I did my job with a gun in a shoulder holster and a rock in my gut. There was the ever-present knowledge that a bomb could be under the car; that guys with submachine guns could appear out of the night. I learned about the Columbian Necktie and how many bodies are sitting in oil drums in the Gulf of Mexico. We moved around a lot, stayed in small-town motels. I was glad to leave. The fear stayed with me a long time after I left Texas and our stories were winning awards and putting people in jail.
I have that rock in my stomach again. I also still have the gun, a Smith & Wesson .357 short-barrel Combat Magnum in blue carbon steel with custom grips. I am a good shot. It feels heavy and comforting in my hand, and I think hard about carrying it. I decide against it.
It’s twilight as I step aboard one of the Third Avenue buses and ride up to Brasa, a restaurant that was very chic a few years ago. But the money and madness of a few years ago are gone, replaced by worry and waiting. The bar is half deserted. I sit at a table by the window, facing in. Twenty minutes later, Wendy Chan walks in, sees me, waves, and walks over.
I haven’t seen Wendy in three years and she’s cut her hair. From lush and straight touching her shoulders, it’s now very short and no doubt chic. It still strikes me as a cancer-survivor ‘do, but she is radiant as always, a smile briefly playing across her delicate features.
“I shouldn’t be doing this,” she says as we sit. “You know that I got married.
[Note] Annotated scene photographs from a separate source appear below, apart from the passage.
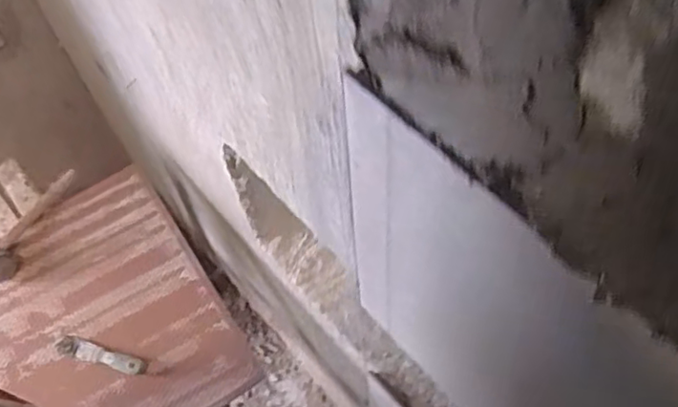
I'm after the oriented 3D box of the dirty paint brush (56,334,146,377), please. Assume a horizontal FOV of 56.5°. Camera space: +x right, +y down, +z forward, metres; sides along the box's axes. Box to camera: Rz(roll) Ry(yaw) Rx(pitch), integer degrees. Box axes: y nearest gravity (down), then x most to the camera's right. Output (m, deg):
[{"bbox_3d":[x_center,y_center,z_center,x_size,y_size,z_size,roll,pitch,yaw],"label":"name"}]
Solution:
[{"bbox_3d":[-0.470,0.301,1.248,0.194,0.007,0.037,15,62,11],"label":"dirty paint brush"}]

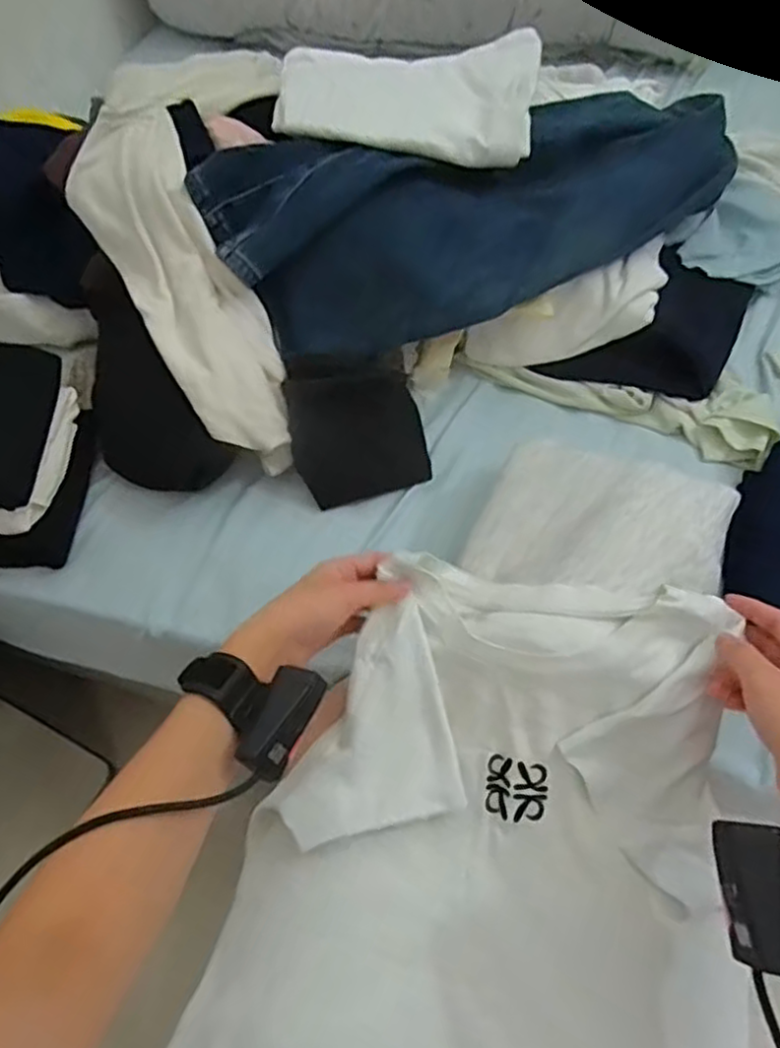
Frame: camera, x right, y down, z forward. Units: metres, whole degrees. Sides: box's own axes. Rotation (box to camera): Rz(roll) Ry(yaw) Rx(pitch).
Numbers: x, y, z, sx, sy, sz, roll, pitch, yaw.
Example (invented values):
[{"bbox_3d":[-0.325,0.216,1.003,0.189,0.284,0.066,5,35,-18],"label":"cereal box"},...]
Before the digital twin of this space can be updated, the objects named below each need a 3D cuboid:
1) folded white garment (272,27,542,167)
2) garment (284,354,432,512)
[{"bbox_3d":[0.019,-0.438,0.696,0.257,0.044,0.181,2,57,4],"label":"folded white garment"},{"bbox_3d":[-0.037,-0.100,0.690,0.127,0.010,0.147,-16,93,-1],"label":"garment"}]

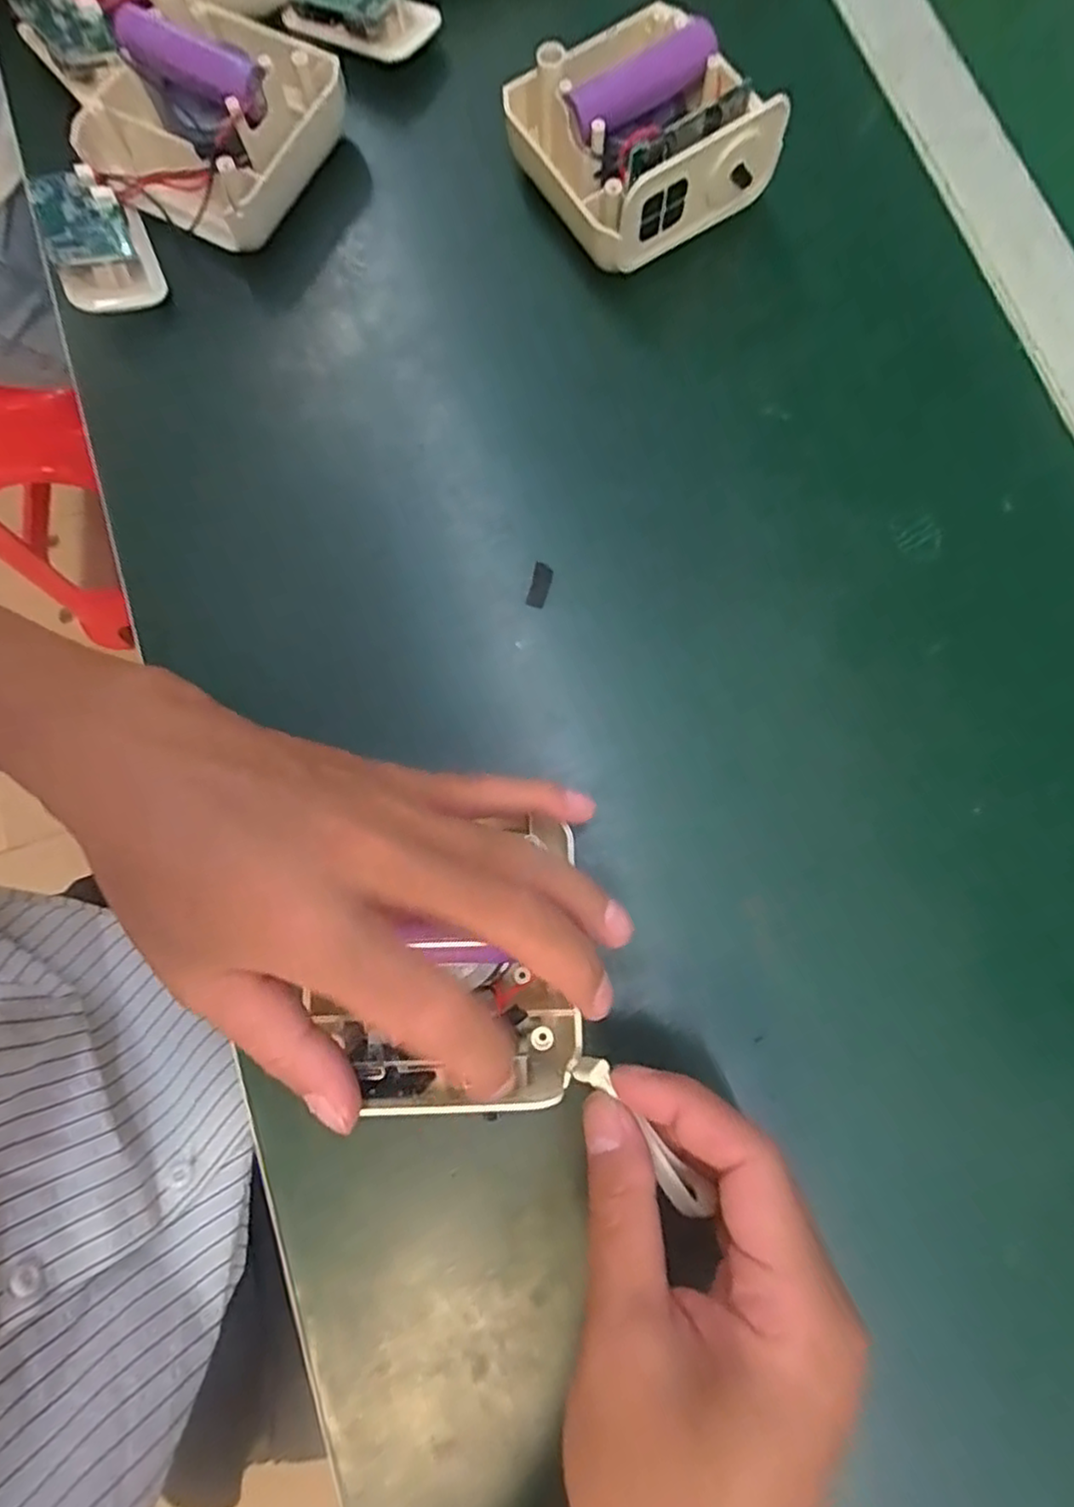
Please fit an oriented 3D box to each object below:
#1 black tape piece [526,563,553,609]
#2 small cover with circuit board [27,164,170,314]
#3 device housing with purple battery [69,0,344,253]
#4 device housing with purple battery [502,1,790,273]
[{"bbox_3d":[0.001,-0.069,0.280,0.008,0.004,0.019,14,79,4],"label":"black tape piece"},{"bbox_3d":[-0.192,-0.224,0.301,0.038,0.023,0.060,-20,80,-3],"label":"small cover with circuit board"},{"bbox_3d":[-0.146,-0.283,0.301,0.090,0.050,0.093,27,80,7],"label":"device housing with purple battery"},{"bbox_3d":[0.040,-0.267,0.294,0.088,0.050,0.098,-29,80,-4],"label":"device housing with purple battery"}]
I’m really happy.”
I tell her I’m glad about it.
“Don’t get me wrong, we had fun. But it’s over.” The server arrives, takes our orders, and goes away.
“I just wanted to talk,” I say. She looks at me suspiciously. Her lawyer look, I used to call it, back when Wendy worked for the U.S. Attorney’s office. From her LinkedIn page, I found that she had moved to the Securities and Exchange Commission. That would have been an impediment to our relationship back then. Now I hoped it might help me.
“What about you? Are you holding up? I read about the newspaper. How it might even close. Awful. You’ll be okay, of course. Are you still rescuing birds with broken wings and then letting them fly away?” She smiles. “Am I still on your account at Megan Mary’s flowers?”
“I have a real girlfriend now.” I don’t know why I say this, but I do.
She looks relieved and I begin a slow seduction of another sort, interrupted briefly as our drinks arrive. Wendy makes the common protestations about talking to the press.
“I keep secrets all over town,” I say. “Cheers. I don’t want to quote you. I just want some guidance before I go off half-cocked.”
She studies her white wine for a couple of minutes after taking the first sip. For several seconds I worry that she will just get up and walk out. Then she sighs and cocks her head slightly, a mannerism I still find sexy when she does it.